At the moment, there is a serious drawback with Prof’s proposition. He acknowledges that the system has been bastardized. It is a flipside he does not know exactly how it can be fixed but reasoned that history may be beckoning at him, once again, to go back to the streets to protest and march and do something before Nigeria decent into anarchy. Fair assessment, no doubt! His thought is a further presupposition that the highways and streets of democracy were now abandoned and yielded to rampaging buccaneers who occupied the space created by the logic of their intervention in bourgeois politics. The sad news which Prof must hear is that the proverbial street is literary empty of the quality occupants who guaranteed that they remained the centers of resistance and bastion for barricades.
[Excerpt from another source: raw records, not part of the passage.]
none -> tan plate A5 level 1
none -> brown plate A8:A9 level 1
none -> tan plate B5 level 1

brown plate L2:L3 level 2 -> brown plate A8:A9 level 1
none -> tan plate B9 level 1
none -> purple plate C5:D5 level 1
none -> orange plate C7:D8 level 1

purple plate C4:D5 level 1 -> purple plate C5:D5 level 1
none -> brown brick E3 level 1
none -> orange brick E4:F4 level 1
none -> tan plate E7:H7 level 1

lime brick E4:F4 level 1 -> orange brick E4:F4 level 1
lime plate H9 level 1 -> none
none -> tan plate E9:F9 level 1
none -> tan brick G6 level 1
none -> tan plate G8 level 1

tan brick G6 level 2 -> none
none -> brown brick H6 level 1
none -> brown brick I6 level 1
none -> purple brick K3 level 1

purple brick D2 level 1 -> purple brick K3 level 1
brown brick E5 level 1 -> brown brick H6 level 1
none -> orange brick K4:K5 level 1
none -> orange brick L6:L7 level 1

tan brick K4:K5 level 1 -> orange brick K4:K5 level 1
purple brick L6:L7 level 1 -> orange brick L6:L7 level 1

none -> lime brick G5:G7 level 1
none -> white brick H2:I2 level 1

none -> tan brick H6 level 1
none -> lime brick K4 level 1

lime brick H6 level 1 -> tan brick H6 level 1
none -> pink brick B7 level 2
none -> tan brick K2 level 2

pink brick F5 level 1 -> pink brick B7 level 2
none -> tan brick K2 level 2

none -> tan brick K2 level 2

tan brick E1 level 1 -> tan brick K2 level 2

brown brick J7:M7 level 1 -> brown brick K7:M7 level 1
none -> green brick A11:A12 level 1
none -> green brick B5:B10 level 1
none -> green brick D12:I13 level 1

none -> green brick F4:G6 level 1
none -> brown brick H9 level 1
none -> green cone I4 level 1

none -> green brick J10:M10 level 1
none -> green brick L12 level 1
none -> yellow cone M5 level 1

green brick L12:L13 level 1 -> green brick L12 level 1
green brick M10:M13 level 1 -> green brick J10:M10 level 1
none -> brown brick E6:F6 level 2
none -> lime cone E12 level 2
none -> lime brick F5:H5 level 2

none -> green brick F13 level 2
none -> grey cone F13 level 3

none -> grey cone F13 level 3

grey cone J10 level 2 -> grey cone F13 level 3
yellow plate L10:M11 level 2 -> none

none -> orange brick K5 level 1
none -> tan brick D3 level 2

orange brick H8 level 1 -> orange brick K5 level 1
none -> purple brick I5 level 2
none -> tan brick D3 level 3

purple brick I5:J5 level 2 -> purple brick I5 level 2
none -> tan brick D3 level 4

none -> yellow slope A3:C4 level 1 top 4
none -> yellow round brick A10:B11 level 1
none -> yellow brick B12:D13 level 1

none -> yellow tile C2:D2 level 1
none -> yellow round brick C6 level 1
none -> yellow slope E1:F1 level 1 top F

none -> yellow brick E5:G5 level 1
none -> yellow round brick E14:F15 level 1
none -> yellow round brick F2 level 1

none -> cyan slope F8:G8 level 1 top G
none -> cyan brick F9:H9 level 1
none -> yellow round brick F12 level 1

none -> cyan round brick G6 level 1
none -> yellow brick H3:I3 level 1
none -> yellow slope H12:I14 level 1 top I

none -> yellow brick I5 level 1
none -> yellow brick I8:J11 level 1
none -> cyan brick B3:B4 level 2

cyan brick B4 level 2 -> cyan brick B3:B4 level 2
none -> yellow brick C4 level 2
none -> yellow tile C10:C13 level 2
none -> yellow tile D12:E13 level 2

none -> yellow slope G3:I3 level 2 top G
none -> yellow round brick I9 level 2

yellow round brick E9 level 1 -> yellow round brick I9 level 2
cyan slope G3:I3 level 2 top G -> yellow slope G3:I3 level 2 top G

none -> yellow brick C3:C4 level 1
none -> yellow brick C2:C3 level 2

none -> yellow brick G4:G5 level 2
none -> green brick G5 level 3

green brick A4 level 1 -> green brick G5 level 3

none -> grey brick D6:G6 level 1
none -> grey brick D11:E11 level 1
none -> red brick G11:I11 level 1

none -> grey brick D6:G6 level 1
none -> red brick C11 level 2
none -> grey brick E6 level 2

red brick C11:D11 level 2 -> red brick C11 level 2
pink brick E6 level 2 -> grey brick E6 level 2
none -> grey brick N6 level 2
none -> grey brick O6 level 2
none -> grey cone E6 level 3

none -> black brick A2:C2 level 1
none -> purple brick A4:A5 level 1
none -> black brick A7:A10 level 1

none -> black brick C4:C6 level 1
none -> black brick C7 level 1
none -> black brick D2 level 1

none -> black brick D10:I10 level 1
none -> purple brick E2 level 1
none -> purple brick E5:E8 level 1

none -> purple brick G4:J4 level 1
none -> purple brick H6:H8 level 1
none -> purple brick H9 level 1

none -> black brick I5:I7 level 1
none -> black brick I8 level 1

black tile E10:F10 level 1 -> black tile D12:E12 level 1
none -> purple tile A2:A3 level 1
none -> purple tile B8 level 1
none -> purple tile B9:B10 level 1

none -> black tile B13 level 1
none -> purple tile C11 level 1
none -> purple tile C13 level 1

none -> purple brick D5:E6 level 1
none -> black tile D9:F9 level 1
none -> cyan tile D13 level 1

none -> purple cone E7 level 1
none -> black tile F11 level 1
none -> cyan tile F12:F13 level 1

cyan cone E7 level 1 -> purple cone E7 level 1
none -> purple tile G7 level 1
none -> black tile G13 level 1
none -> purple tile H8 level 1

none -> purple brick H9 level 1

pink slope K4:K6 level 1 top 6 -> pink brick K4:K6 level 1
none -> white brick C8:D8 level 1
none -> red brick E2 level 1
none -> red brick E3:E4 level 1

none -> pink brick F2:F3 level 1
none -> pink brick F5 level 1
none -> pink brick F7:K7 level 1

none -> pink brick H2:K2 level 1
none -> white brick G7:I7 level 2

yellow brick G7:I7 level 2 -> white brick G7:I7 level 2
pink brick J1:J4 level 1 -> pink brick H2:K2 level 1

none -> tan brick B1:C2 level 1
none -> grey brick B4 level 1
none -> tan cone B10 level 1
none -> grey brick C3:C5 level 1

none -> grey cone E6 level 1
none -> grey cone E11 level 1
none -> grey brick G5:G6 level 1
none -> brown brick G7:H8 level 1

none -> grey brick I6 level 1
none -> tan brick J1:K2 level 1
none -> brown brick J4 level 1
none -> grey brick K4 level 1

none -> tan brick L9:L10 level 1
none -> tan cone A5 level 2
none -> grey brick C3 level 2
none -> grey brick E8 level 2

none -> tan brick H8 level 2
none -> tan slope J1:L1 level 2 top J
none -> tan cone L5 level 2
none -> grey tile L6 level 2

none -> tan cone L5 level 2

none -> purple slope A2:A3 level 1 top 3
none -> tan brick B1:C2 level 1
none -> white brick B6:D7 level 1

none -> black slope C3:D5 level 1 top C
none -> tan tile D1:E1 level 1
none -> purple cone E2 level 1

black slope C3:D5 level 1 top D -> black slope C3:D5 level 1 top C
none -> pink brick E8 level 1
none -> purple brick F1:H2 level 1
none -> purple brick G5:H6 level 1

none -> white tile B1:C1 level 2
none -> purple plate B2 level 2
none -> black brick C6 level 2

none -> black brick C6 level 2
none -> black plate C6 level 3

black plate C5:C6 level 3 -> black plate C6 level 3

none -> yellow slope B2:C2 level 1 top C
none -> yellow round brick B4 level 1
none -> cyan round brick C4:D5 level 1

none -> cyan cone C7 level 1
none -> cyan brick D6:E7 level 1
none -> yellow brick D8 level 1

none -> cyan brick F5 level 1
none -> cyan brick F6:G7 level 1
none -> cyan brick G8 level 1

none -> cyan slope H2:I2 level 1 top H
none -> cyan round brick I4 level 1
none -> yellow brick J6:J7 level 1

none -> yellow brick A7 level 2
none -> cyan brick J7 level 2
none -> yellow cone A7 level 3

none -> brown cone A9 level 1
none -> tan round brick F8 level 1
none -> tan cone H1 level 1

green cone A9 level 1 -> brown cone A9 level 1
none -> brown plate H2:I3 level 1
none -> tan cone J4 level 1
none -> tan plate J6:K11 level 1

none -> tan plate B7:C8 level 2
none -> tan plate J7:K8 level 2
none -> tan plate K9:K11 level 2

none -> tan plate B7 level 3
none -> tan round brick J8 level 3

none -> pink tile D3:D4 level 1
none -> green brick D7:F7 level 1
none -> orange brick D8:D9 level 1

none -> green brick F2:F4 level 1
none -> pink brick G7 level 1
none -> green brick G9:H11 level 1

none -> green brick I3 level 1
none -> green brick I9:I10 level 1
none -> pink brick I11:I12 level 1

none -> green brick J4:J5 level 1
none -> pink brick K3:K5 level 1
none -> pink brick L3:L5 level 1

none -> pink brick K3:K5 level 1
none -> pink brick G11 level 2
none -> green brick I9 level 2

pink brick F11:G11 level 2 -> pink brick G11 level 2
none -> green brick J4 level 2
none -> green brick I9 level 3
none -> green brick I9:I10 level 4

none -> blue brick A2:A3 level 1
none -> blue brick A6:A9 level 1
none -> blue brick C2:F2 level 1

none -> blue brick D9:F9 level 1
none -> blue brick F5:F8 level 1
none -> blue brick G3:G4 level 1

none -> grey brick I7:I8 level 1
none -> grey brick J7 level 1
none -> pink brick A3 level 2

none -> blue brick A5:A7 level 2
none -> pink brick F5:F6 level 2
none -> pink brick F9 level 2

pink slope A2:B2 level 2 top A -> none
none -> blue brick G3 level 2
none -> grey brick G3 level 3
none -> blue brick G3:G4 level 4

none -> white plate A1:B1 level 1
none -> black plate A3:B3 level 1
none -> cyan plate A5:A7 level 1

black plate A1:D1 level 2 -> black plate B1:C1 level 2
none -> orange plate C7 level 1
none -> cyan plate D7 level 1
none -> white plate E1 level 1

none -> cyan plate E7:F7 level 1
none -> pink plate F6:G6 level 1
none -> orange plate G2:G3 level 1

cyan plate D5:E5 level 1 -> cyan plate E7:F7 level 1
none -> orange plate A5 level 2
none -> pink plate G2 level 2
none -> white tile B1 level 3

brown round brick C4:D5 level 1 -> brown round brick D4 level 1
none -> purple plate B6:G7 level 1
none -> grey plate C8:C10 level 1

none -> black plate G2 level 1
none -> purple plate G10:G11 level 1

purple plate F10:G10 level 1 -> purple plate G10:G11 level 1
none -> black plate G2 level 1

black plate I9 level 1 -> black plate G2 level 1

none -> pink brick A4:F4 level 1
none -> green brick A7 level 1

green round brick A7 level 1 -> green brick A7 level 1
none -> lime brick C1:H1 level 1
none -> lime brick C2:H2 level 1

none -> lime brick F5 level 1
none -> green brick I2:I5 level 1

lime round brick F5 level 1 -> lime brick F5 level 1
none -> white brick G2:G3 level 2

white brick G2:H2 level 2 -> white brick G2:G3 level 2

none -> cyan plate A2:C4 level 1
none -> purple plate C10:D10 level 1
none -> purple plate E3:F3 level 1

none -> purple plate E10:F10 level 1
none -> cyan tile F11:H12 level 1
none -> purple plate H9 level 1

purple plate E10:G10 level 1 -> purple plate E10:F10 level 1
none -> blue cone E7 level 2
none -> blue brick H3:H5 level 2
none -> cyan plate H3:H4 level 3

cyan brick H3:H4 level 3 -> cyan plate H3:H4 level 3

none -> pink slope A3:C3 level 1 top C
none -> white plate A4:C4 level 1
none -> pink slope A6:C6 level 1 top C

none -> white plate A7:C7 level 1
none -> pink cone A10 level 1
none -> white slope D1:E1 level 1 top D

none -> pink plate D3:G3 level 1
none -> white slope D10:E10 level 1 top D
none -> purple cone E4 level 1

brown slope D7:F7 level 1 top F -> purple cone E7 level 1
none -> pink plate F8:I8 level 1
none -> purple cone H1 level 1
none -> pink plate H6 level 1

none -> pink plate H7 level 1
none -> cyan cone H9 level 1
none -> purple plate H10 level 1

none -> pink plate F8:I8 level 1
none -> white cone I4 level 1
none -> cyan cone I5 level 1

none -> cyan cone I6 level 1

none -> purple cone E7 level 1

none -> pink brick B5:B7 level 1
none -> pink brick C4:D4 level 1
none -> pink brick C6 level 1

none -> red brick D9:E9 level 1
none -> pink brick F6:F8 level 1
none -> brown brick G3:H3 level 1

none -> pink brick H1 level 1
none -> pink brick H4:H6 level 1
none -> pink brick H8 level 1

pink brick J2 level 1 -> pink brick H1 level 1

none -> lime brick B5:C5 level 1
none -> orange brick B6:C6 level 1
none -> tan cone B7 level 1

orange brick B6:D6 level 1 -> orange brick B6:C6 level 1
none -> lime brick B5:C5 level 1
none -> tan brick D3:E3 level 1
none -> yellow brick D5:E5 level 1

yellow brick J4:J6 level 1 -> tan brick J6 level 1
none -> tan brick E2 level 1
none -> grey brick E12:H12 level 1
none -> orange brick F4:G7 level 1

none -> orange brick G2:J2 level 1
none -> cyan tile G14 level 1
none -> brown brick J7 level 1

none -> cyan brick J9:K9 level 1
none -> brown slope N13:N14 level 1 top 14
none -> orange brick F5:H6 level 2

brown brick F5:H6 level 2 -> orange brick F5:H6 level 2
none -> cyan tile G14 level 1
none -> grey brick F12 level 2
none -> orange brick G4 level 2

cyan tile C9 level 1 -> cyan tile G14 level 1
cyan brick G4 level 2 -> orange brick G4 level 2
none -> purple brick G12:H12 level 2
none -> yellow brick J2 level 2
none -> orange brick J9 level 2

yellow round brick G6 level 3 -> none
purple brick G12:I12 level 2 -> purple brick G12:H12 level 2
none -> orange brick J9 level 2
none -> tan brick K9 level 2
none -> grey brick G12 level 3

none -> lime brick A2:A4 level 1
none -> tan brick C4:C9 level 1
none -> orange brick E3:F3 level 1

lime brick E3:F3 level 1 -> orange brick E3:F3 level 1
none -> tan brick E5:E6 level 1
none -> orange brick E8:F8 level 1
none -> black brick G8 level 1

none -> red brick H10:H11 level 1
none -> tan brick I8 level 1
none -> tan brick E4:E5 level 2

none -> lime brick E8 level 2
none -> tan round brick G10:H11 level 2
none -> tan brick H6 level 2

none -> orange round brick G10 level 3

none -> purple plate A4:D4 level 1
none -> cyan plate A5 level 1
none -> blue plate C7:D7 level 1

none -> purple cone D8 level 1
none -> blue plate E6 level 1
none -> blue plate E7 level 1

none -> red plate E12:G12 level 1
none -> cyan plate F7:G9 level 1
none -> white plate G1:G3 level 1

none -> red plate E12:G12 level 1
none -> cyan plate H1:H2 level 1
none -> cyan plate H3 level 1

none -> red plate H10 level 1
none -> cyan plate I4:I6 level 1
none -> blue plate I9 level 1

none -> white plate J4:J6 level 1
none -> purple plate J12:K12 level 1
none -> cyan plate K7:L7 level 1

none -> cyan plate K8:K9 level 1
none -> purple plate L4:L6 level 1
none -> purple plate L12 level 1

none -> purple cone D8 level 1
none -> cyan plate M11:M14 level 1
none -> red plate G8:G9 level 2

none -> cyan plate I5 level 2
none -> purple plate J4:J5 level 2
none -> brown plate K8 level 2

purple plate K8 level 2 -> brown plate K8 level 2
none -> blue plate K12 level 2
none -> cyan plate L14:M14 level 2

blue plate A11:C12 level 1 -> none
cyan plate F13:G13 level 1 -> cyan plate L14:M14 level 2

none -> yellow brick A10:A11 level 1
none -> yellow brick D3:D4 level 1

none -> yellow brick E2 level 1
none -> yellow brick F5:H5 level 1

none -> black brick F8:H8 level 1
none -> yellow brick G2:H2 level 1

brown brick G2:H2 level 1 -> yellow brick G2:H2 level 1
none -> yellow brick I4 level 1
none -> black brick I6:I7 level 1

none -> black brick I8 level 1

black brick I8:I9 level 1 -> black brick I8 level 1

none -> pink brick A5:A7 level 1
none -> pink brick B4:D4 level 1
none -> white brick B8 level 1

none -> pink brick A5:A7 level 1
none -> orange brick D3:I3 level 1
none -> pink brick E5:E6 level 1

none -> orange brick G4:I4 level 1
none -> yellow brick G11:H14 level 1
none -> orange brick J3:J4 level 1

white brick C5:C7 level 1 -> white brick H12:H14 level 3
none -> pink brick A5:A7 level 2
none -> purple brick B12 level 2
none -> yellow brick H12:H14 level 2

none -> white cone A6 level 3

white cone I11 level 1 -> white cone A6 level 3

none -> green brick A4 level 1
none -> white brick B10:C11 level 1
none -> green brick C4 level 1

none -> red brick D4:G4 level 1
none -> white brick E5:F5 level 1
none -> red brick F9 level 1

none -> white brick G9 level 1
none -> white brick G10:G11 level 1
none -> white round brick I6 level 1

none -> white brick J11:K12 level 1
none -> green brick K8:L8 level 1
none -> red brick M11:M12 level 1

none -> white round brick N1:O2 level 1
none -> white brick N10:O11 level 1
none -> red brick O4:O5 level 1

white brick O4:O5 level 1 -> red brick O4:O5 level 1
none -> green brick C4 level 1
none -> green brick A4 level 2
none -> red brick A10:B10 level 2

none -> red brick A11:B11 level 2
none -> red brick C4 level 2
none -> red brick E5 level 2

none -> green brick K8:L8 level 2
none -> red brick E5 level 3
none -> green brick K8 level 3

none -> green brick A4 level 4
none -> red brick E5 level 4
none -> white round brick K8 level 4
It became empty when you and the tribe of your elite club, experts and professionals ignored every known rules of sustainable engagements and depleted the ranks of committed comrades who could set the right agenda and keep germane issues on the front burner. The streets became empty when you abandoned the street and gloated in the fact that you did not fall into the “existence of permanent struggle”. The street became empty when you perfunctorily returned to the street at your convenient times but devoted greater energy, attention and expertise providing technical, professional and expert resources and supports to the same governments and institutions including all previous governments of Delta State from 1999 in a manner that justified and consolidated their official transgressions and malfeasance. All of those collaborations and expertise undermined our collective control of the street to which you wish to return but now empty and captured by your beneficiaries.